> _WHAT YOU WILL DO_
Please output, unchanged, the stretch of the listing below from the line containing "bestehenden Systeme integrieren?**" through the end of the listing, with both ends included.

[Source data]
******

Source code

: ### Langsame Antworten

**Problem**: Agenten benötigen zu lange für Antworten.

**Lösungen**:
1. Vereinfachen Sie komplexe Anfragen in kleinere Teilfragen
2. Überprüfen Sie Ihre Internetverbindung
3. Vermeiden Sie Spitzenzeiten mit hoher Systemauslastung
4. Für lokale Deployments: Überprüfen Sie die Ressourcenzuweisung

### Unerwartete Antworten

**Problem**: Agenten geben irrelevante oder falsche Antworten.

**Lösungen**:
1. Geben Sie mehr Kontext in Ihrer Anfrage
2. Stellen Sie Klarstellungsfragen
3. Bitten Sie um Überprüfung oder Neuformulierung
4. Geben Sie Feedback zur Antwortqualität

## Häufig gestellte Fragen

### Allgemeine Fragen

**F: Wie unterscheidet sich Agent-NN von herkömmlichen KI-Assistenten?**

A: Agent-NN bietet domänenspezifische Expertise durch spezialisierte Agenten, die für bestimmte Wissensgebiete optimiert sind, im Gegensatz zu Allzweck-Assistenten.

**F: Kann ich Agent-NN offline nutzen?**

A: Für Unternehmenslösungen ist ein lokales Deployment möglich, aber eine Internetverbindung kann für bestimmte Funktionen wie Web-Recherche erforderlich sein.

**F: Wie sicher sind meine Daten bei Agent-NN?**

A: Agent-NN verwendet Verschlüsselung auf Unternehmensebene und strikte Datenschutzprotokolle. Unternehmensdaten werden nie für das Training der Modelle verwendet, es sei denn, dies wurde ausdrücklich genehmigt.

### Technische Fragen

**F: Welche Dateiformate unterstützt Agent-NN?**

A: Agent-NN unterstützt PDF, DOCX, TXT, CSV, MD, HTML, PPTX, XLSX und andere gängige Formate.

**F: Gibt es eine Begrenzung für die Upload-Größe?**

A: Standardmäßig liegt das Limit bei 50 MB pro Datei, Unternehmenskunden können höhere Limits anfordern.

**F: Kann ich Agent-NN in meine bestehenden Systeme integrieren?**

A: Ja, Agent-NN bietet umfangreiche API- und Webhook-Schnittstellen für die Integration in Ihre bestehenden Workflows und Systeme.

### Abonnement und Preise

******

> _OUTPUT BELOW_
**F: Kann ich Agent-NN in meine bestehenden Systeme integrieren?**

A: Ja, Agent-NN bietet umfangreiche API- und Webhook-Schnittstellen für die Integration in Ihre bestehenden Workflows und Systeme.

### Abonnement und Preise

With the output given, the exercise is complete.